A FAMILY FESTIVAL
BY TAYLOR BLEWETT
When you walk through the gates of the Atlin Arts and Music Festival you see a pile of sand parked in the middle of the event grounds. Rain or shine, it’s a playground for hundreds of children who frequent the festival with their parents every year. Atlin has a reputation for family-friendliness that sets it apart from other festivals. Cultivating this atmosphere was a prerogative for its founders from day one.
“We wanted to make sure we had lots of kids activities so it would be a family affair and it certainly is,” said Cindy Merry, a member of the local association that founded the festival in 2003.
As the festival grew over the years, so did the scope of its family programming. This year’s iteration offered two kids camps – vaudeville and rock and roll – as well as an abundance of workshops featuring everything from storytelling to square dancing.
Three months of preparation went into the weekend of children’s activities, according to its coordinator, Rhoda Merkel. Since taking over the position last year, she said the number of activities offered has tripled in size.
“We have figured out that the Atlin music festival has between 500 and 700 children,” Merkel said. “There’s all kinds of different needs, ages, and interests.”
The festival’s Family Fun Park is a testament to this. Children crawl and cartwheel from a playground to a fiddle band performance to a face-painting station. Many seem to enjoy an unfamiliar independence. Outside the festival gates, they bike through rows of tents without a parent hovering behind.
“Atlin is small, it’s safe,” said Naomi Crey, a vendor at the festival who brought along her three children. She said that of all the festivals she works, Atlin is the most family-friendly.
Wade Fisher, the corporal in charge of the Atlin RCMP detachment, agreed.
“I’ve been doing this for over 20 years and I’ve worked a lot of festivals where the theme is much less family-oriented,” he said.
Fisher and his family live in Atlin. His children, eight and ten years old, are among the few who populate the community year-round.
While you wouldn’t know it by the strollers and children’s toys strewn across town during festival weekend, Atlin has an older population.

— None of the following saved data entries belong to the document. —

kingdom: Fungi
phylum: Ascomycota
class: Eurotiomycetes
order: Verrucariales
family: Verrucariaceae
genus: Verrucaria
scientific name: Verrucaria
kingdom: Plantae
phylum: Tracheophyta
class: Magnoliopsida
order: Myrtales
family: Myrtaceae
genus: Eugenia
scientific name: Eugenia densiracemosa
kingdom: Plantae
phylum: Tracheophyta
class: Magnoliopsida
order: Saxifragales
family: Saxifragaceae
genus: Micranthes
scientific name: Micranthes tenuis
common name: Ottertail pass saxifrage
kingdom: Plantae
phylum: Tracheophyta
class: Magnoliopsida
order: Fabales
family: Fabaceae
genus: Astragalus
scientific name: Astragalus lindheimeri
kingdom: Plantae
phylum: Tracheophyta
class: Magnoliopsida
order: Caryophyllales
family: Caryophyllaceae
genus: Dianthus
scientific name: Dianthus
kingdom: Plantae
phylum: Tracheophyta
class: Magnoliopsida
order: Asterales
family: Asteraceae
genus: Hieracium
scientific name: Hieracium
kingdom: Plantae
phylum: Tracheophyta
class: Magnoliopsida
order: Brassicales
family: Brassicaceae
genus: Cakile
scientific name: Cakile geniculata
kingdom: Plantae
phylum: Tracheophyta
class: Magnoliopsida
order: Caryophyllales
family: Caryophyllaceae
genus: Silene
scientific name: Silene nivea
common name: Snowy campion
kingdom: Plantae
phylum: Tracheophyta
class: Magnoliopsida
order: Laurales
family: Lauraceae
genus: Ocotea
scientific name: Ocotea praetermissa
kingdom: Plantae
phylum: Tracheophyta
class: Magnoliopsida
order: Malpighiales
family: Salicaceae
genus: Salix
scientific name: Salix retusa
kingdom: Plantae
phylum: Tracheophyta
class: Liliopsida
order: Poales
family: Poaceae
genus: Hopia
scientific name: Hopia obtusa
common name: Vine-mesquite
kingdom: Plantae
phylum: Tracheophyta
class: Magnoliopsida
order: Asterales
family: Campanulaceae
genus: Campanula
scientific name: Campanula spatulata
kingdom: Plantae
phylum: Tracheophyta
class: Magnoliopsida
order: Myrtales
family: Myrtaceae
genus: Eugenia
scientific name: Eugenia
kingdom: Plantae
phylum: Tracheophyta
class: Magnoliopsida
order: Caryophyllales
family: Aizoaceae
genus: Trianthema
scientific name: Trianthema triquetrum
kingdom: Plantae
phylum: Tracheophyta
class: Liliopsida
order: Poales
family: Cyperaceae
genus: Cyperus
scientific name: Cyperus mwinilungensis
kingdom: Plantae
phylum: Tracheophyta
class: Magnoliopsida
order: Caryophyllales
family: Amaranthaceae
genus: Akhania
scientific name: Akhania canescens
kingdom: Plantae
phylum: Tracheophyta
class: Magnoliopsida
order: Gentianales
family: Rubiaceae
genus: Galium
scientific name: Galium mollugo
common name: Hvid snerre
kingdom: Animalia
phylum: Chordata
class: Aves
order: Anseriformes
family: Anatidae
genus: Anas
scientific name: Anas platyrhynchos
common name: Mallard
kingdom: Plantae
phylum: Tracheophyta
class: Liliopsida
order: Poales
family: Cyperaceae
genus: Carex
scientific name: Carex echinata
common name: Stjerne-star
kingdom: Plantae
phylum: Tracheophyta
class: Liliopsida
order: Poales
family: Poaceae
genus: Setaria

The town is home to between 300 and 500 people but its only school has around 30 students from Kindergarten to Grade 12.
“There aren’t a lot of kids here so [the festival] is a great opportunity for my kids to be around other kids and for us to meet other families, ” said local resident and mother of three, Rosie O’Reilly.
Merkel said the annual festival is a good way to expose young families and children to life in Atlin, perhaps leading them to form a connection to the place that will keep them coming back year after year or even prompt a permanent relocation.
“There’s a lot of young people moving to Atlin. The kind of people that can live off the grid, who want to live a self-sustaining lifestyle, and I find a lot of that age group are bringing their kids,” she said.
But even if the festival’s family programming only results in a fun weekend for those participating, Markel said it’s a win for everyone.
“Kids are what matter… If you care about the kids, the parents are happy and it just blossoms.”